Johann Gottlieb Rall (ca. 1726-1776 ), a veteran German officer, was the Colonel in command of a unit of Hessian troops in Trenton, New Jersey during the Revolutionary War. Rall was born about 1725, the son of Captain Joachim Rall from Stralsund, who served in the regiment of Major General Donop. The first mention of Johann Rall was as a new cadet of the same regiment on 1 March 1740.

He rose through the ranks, making Lt. Colonel in January 1763. In April 1771 he was promoted to full Colonel and became the commander of an infantry regiment in January 1772. During these years, Rall fought in the War of the Austrian Succession and participated in campaigns in Bavaria, on the Rhine, in the Netherlands, and in Scotland. From September 1771 until August 1772, he was in Imperial Russia fighting for Catherine the Great under Count Orlov in the Fourth Russo-Turkish War.

By 1776, Rall belonged to an infantry regiment of the 1st Division under General Heister and commanded approximately 12,000 men fighting for Great Britain in the American Revolutionary War. He was at the Battle of Brooklyn, the Battle of White Plains, the Battle of Long Island, and figured prominently in the Battle of Trenton, where he was killed in action.

On Christmas night, December 25, 1776, General George Washington led 2,500 American troops across the Delaware River, 8 miles above Trenton, New Jersey. Planned as a predawn attack, Washington's troops were delayed by floating ice and a snow storm. They did not reach the town until 8:00 A.M., now in broad daylight. The Hessian garrison had let their guard down to celebrate the Christmas holiday, and their commander, Colonel Rall himself was misled by John Honeyman, a Spy working for George Washington, who had told him that the American Army was not nearby.

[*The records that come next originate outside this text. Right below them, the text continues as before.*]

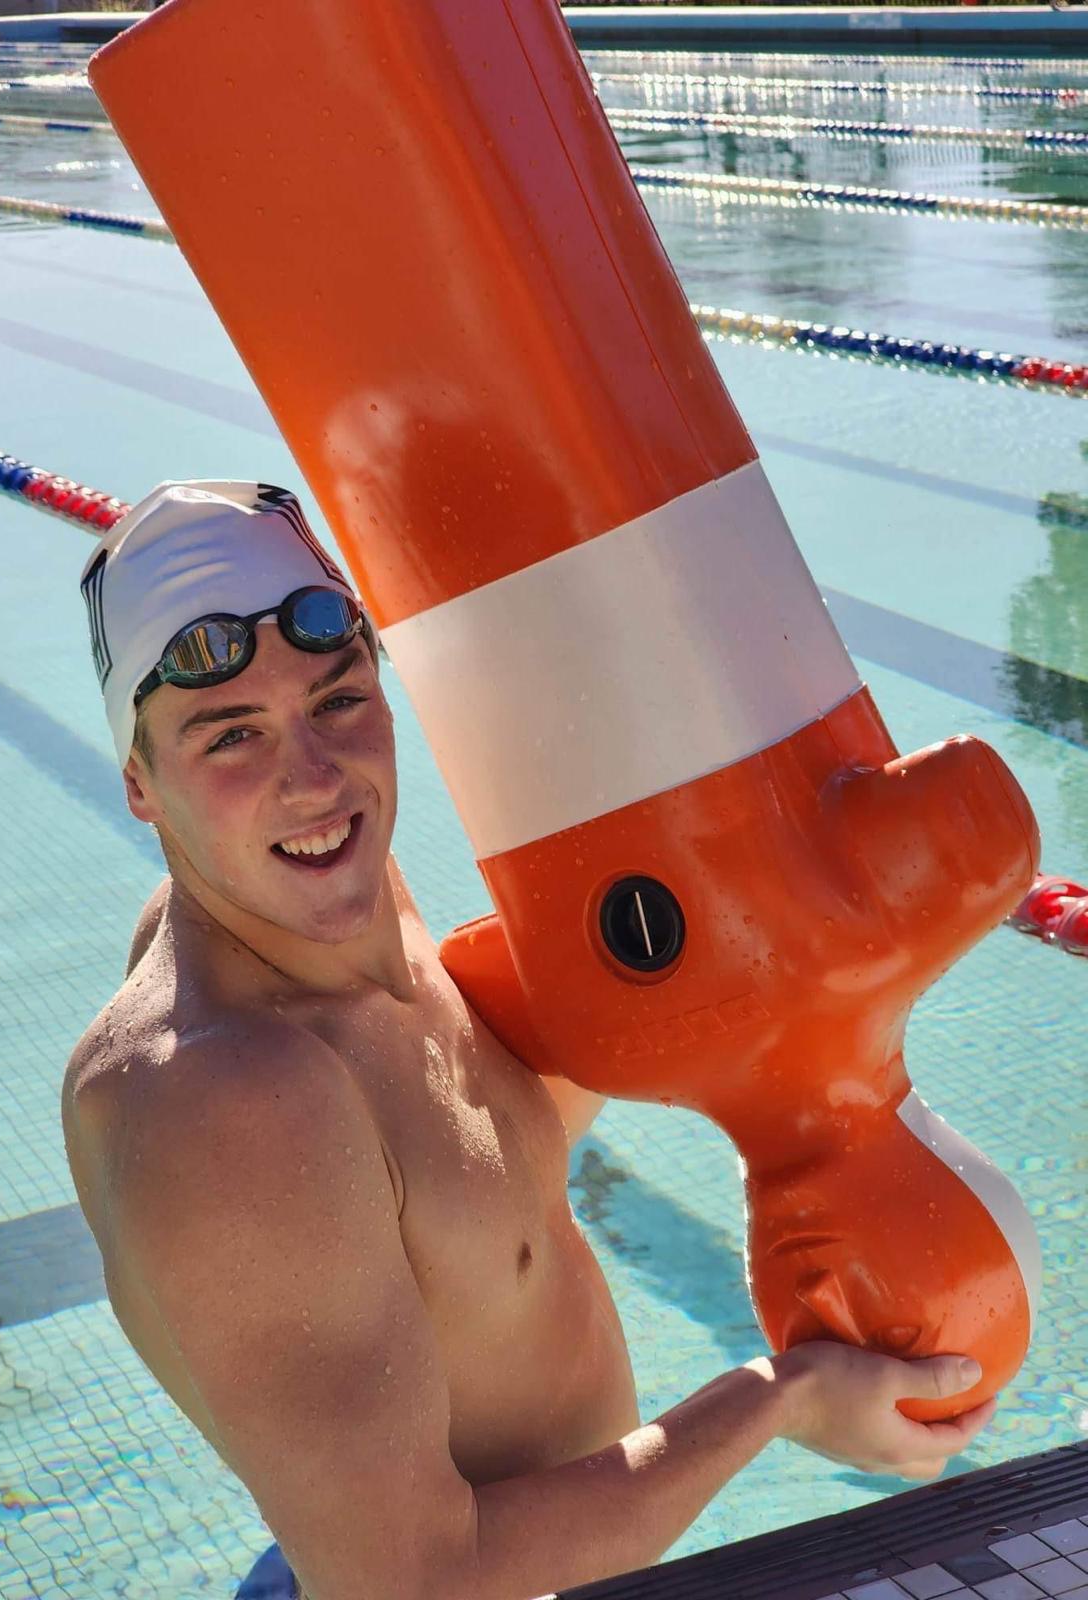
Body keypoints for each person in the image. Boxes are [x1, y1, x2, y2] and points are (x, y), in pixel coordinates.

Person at [63, 480, 998, 1600]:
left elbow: (463, 1163)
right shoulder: (229, 1109)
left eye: (337, 700)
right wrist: (782, 1397)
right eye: (232, 735)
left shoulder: (321, 902)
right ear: (138, 783)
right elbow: (410, 1579)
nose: (313, 779)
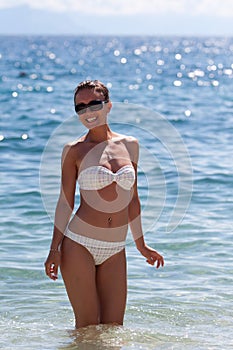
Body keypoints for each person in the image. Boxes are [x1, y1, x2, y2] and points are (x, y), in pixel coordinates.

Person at [44, 80, 164, 329]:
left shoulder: (130, 145)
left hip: (115, 248)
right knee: (87, 329)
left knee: (114, 330)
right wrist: (54, 248)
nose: (88, 112)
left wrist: (141, 245)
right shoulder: (73, 151)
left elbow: (133, 199)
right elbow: (65, 202)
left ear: (108, 106)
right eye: (81, 107)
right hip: (79, 244)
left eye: (94, 104)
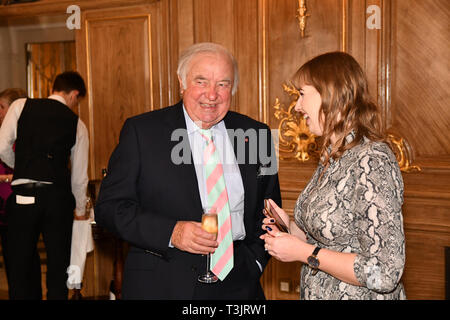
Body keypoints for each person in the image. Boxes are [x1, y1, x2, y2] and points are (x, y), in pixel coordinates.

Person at [95, 42, 281, 299]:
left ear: (233, 88)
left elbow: (270, 211)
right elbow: (109, 208)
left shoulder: (257, 134)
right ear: (182, 83)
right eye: (201, 81)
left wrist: (255, 262)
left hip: (239, 284)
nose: (212, 94)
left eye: (223, 84)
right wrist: (172, 232)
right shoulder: (142, 132)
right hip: (163, 282)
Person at [261, 52, 406, 300]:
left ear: (330, 94)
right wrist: (291, 230)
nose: (296, 106)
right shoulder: (334, 156)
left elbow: (384, 272)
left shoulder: (371, 160)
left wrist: (304, 253)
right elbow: (332, 239)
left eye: (302, 94)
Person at [0, 72, 89, 300]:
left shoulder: (21, 105)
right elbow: (79, 177)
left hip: (23, 198)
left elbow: (1, 146)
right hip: (57, 199)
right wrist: (80, 211)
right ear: (74, 95)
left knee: (19, 267)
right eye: (77, 101)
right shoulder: (77, 124)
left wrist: (21, 167)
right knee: (58, 266)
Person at [0, 88, 42, 299]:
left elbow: (25, 170)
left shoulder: (22, 134)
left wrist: (8, 177)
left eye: (2, 107)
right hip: (8, 204)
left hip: (16, 203)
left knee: (21, 260)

In the attack, Rall himself was mortally wounded. At the end of the battle, Rall presented his sword in surrender directly to George Washington from his sickbed, dying shortly thereafter. This famous battle is known as the turning point for the American Army in the Revolutionary war. The dramatic route taken to Trenton is recalled by the famous painting of "Washington Crossing the Delaware." The victory saved the American Army, caused the troops to reenlist, saved Philadelphia and the very America we live in today.